▶ _EXTRACTED INFORMATION_
########
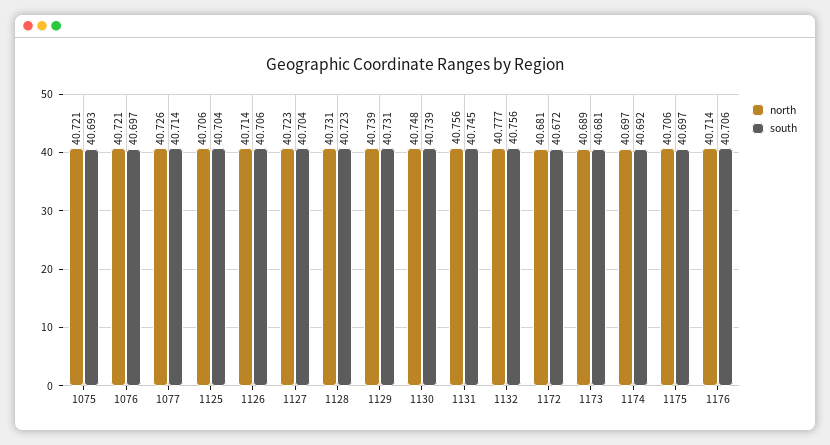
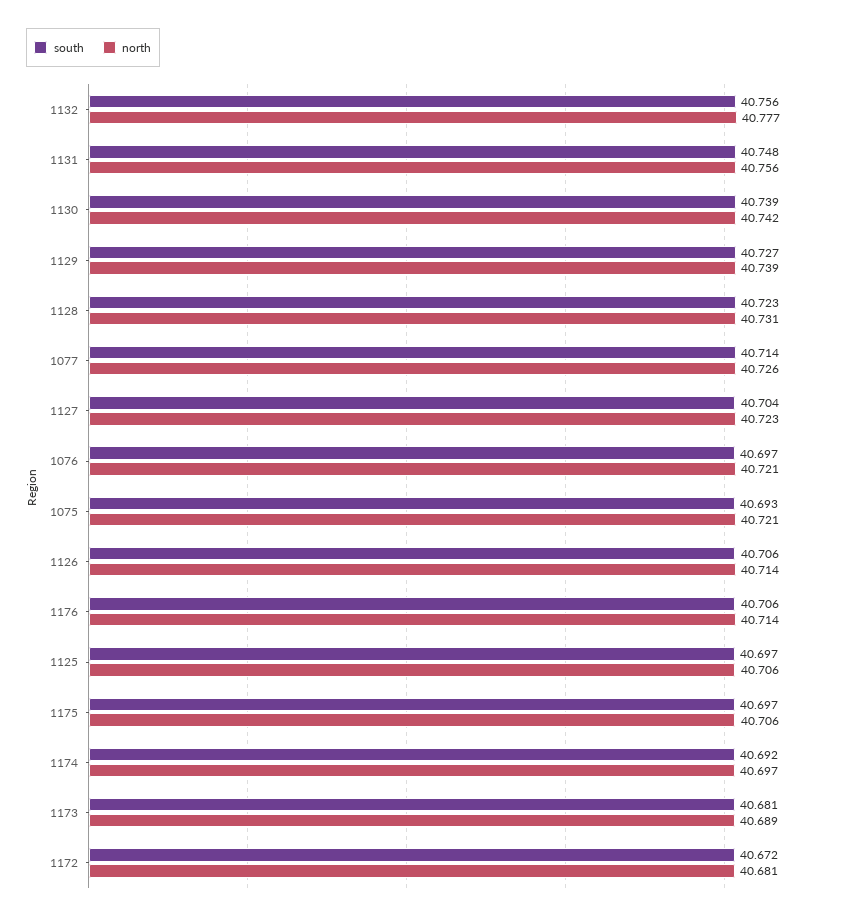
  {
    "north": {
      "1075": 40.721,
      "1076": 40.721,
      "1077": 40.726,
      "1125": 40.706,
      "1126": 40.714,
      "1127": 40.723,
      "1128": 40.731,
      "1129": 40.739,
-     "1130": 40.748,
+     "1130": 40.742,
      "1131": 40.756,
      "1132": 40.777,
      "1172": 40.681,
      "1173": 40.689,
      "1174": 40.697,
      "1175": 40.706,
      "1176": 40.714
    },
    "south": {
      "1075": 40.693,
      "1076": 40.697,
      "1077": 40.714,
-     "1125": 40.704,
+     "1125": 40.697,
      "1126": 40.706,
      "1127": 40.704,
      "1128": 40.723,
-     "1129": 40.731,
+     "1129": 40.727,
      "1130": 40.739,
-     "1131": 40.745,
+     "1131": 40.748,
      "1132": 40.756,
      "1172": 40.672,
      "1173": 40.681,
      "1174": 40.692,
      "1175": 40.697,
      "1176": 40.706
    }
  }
########
▶ _PROBLEM TO WORK ON_
Images must not appear in the copy; reproduce everything else in the records verbatim.

▶ _SOLVED EXERCISE_
  {
    "north": {
      "1075": 40.721,
      "1076": 40.721,
      "1077": 40.726,
      "1125": 40.706,
      "1126": 40.714,
      "1127": 40.723,
      "1128": 40.731,
      "1129": 40.739,
-     "1130": 40.748,
+     "1130": 40.742,
      "1131": 40.756,
      "1132": 40.777,
      "1172": 40.681,
      "1173": 40.689,
      "1174": 40.697,
      "1175": 40.706,
      "1176": 40.714
    },
    "south": {
      "1075": 40.693,
      "1076": 40.697,
      "1077": 40.714,
-     "1125": 40.704,
+     "1125": 40.697,
      "1126": 40.706,
      "1127": 40.704,
      "1128": 40.723,
-     "1129": 40.731,
+     "1129": 40.727,
      "1130": 40.739,
-     "1131": 40.745,
+     "1131": 40.748,
      "1132": 40.756,
      "1172": 40.672,
      "1173": 40.681,
      "1174": 40.692,
      "1175": 40.697,
      "1176": 40.706
    }
  }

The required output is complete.